# mice in ice melt pile



## somervillesnow (Nov 10, 2011)

I am going to buy ice melt by the yard and store a couple yards outdoors in a tarp with walls and covered by another tarp) on my property. Will mice want to burrow in that ice melt?


----------



## REAPER (Nov 23, 2004)

somervillesnow;1504270 said:


> I am going to buy ice melt by the yard and store a couple yards outdoors in a tarp with walls and covered by another tarp) on my property. Will mice want to burrow in that ice melt?


Only if you leave bottles of Tequila opened next to it. :laughing:

I have never heard of a mouse problem with salt piles myself.


----------



## potskie (Feb 9, 2011)

Had a frog problem once. Shop used to be beside a swamp and we would find dozens of frog carcasses along the edge of the salt pile. Things would be mummified as the salt would dry em right out.

Never heard of mice tho.


----------



## coldcoffee (Jul 17, 2008)

They would look like Christmas tree ornaments and if the tail curls enough...you wouldn't need any hooks.


----------



## GSS LLC (Jul 7, 2012)

they would only provide additional traction as they flew out the back of the sander....


----------



## rcn971 (Jan 28, 2011)

Salt = Death...lol, so prolly not


----------



## Ne1 (Jan 15, 2007)

I had mice in my salt bin.

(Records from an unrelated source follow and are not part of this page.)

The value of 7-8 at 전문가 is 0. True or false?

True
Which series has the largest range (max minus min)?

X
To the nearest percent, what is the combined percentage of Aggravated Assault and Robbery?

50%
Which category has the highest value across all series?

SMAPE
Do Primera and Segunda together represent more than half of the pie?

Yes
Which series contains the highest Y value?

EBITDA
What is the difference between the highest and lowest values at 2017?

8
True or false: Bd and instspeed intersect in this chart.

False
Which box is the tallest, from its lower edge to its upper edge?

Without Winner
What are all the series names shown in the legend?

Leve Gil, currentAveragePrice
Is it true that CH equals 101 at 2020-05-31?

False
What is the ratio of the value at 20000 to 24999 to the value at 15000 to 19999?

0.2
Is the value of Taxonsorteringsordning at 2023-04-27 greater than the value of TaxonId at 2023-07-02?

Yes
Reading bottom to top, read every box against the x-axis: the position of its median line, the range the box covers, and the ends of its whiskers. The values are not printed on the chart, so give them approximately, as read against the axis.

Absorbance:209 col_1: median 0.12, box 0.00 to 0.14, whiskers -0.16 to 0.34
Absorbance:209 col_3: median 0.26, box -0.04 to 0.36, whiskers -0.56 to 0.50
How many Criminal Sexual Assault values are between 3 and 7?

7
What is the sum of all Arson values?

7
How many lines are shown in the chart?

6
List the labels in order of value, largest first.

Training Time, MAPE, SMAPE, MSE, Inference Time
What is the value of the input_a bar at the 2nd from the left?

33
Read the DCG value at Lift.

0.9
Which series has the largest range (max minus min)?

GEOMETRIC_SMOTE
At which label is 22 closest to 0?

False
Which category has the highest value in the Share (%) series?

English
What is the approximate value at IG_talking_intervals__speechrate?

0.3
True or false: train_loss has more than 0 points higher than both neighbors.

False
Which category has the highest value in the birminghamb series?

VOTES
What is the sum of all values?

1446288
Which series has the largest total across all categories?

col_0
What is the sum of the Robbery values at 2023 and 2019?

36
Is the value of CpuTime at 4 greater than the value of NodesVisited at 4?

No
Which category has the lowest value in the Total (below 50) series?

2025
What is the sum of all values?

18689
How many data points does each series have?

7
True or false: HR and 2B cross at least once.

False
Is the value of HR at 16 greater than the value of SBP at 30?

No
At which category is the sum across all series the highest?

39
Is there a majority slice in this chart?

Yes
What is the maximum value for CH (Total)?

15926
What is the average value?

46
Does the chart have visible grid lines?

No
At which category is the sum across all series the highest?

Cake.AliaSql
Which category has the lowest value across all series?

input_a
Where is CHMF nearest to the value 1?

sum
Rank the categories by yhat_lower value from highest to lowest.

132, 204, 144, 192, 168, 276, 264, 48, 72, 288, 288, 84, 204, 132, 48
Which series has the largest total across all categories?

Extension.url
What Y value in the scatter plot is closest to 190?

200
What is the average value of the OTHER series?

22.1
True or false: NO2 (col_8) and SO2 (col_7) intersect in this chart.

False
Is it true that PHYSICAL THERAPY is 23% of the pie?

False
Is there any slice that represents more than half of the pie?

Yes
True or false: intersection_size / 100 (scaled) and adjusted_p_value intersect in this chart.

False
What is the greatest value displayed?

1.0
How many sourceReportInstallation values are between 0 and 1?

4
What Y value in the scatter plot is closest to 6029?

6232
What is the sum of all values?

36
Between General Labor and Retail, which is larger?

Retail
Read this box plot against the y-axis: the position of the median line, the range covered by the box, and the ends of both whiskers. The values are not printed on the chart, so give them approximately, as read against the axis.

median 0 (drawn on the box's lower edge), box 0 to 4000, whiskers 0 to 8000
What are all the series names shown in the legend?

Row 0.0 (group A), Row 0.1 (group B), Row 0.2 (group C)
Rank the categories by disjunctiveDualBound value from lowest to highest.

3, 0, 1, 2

It was next to a field so maybe that was part of the problem. They burroughed into it just like it was dirt.


----------



## Longae29 (Feb 15, 2008)

Breaking up last years remaining salt in our bin, I came across this guy....There was only one, he seemed pretty happy until a big chunk fell on him, and then he got rolled over by the skidsteer.


----------



## Kubota 8540 (Sep 25, 2009)

Longae29;1521931 said:


> Breaking up last years remaining salt in our bin, I came across this guy....There was only one, he seemed pretty happy until a big chunk fell on him, and then he got rolled over by the skidsteer.


True Plowsite member dedication. Stop the skidsteer and take a picture of a mouse on the salt pile. :laughing:


----------



## Longae29 (Feb 15, 2008)

The funny thing was, as I was working my way to the back of the pile I was thinking will there be a mouse? Thinking specifically of this thread I knew I needed a pic. Doesn't say plowsite.Com addict under my name for nothing......I hate mice so if I hadn't been in the skidsteer I would have been long gone.


----------



## ducaticorse (Oct 16, 2012)

I wish I could stab the guy who started this thread in the throat and get away with it.


----------



## Ramairfreak98ss (Aug 17, 2005)

ducaticorse;1522485 said:


> I wish I could stab the guy who started this thread in the throat and get away with it.


 lol. .. ome don't have much sense to them i guess.


----------



## Longae29 (Feb 15, 2008)

ducaticorse;1522485 said:


> I wish I could stab the guy who started this thread in the throat and get away with it.


Bump for "how do you really feel"


----------